All right: here are a couple of those threads. One concerns a huge, abandoned factory of the Sprague Electric Company near “Paul Park”’s house. It appears that this factory once embarked on a secret wartime project to manufacture potent sounds that could be used as weaponry and win the war—like a weirdly misguided Manhattan Project. The vast engines that would have produced the sounds (and which had the ancillary effect of growing huge flowers in a nearby garden) are described by a dying engineer in a nursing home, whose story “Paul Park” elicits. After transcribing his (ambiguous) testimony, “Park” continues thusly: “And here’s the larger construct or construction: Shortly after my mother’s death I wrote the copy for a sound installation, part of a new permanent exhibit at the Massachusetts Museum of Contemporary Art, in North Adams, Massachusetts. The actual artist was a man named Stephen Vitello.” This is indeed actual, Vitello is actual, the museum is actual, it is the old Sprague Electric works with its titanic machinery, Paul Park lives in North Adams, and you can visit the permanent exhibition he contributed to. Whether this can be construed as the larger construct, or if the secret sound weapon project is in fact the larger, is only a tiny instance of the complexities at work.
Another that might intrigue certain readers of this journal is the play that Park makes of a Dungeons and Dragons novel that “Paul Park” writes, called The Rose of Sarifal, an entry in the Forgotten Realms area or branch of the D&D universe. Park did indeed write such a novel and did name the hero after his son; but whether the incidents in the novel (RoS) are identical to the incidents from the novel quoted in the novel (ATVE) I do not have the heart to discover. Decoders of the novel ATVE will want to read the novel RoS and learn.

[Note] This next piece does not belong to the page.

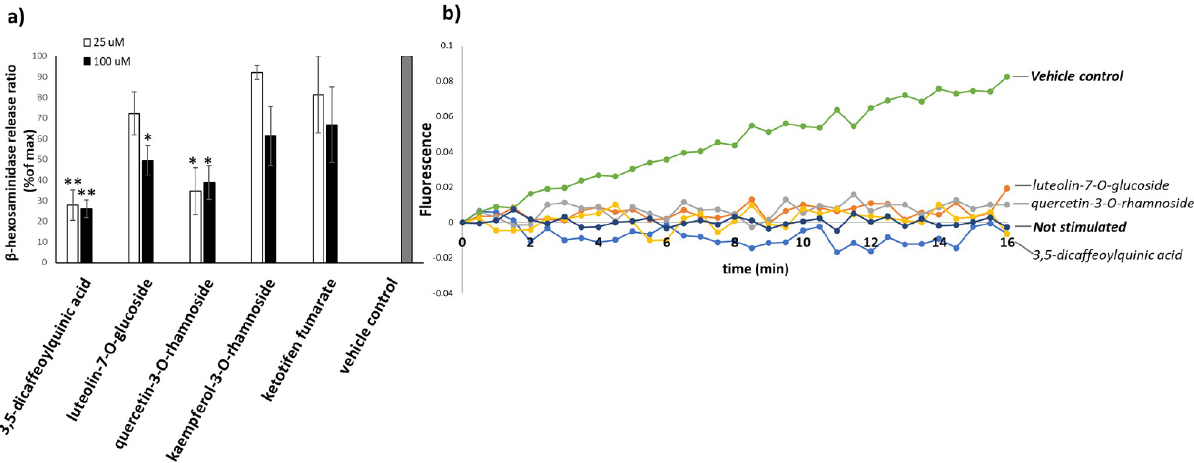
Fig 6. Inhibitory effects on compound 48/80-stimulated RBL-2H3 cell degranulation. a) The effects of the active compounds and ketotifen fumarate (25 and 100 μ M) on β -hexosaminidase release. Ketotifen fumarate was used as a positive control. The values are present as means ± SEM (n = 4). � p < 0.05 and �� p < 0.001, compared with the vehicle control. b) The effects of active compounds (25 μ M) derived from X . tridentata on intracellular ROS generation.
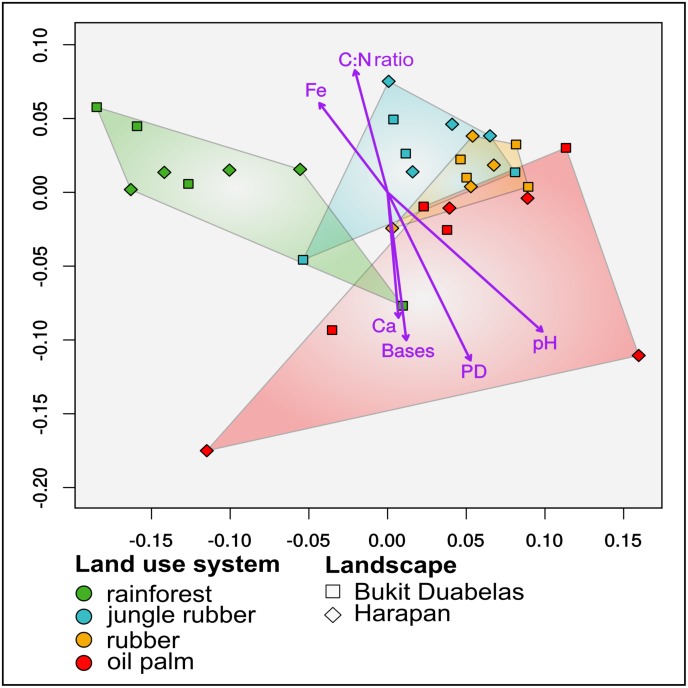
Non-metric multidimensional scaling (NMDS) based on a Weighted UniFrac distance matrix of soil bacterial community composition in all core plots of three converted land use systems (jungle rubber, rubber, and oil palm) and rainforest reference sites in two different landscapes. The detected stress level was 0.1415033 (for details see Supplementary Figure S4). The 96 subplot samples were merged to core plot level previous to calculation of the weighted UniFrac matrix. Purple arrows show significant correlations of abiotic measurements (carbon to nitrogen ratio (C:N), base saturation (bases), pH, calcium (Ca) and iron (Fe) and diversity metric PD (p < 0.05).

About the truly remote and outlandish parts of the book—a story of alien invasions taking place at the time of the Civil War and paying off in the near future, in which various actual and sort of actual (I’m guessing) members of the many-branched and populous Park, Parke, and Claiborne families take villainous or heroic parts to save humanity—I will say only that they are deeply satisfying in themselves, and as the glamour of the metafiction surrounds and enlarges them, their struggles and fates become ever less weirdly Gothic and more full of the pathos of “Paul Park”’s efforts to save himself. Like Joyce’s efforts on Leopold Bloom’s behalf—deploying every weird stylistic and rhetorical device he can by main strength come up with—Paul Park’s efforts on “Paul Park”’s behalf have a greatly brave conclusion that leaves everything finally in doubt. Where else? Let’s be clear: there is nothing like this in sf or in fantastic literature properly so called; it is a wild departure, finely made, serious and willful and comic, self-effacing even in the act of self-exploitation. Don’t be afraid. Read it.
One further note: There are a few writers of fantasy and science fiction who can be said to carry not only an individual and instantly recognizable style but who can create worlds, characters, and circumstances at will by the swiftness and certainty of that style. In much of fantasy and sf, such a power is less important; Tolkien’s unexceptionable high-table language isn’t important, his visions are; Isaac Asimov was a great projector and a barely adequate writer. Park is one of a handful—I’d adduce J.G. Ballard and William Gibson—in whom we can feel the force of thought creating worlds in words, strong sure voices calm in a blizzard of self-generated weirdness. I can hear it in any one of his sentences, from Soldiers of Paradise on.
John Crowley lives in Western Massachusetts.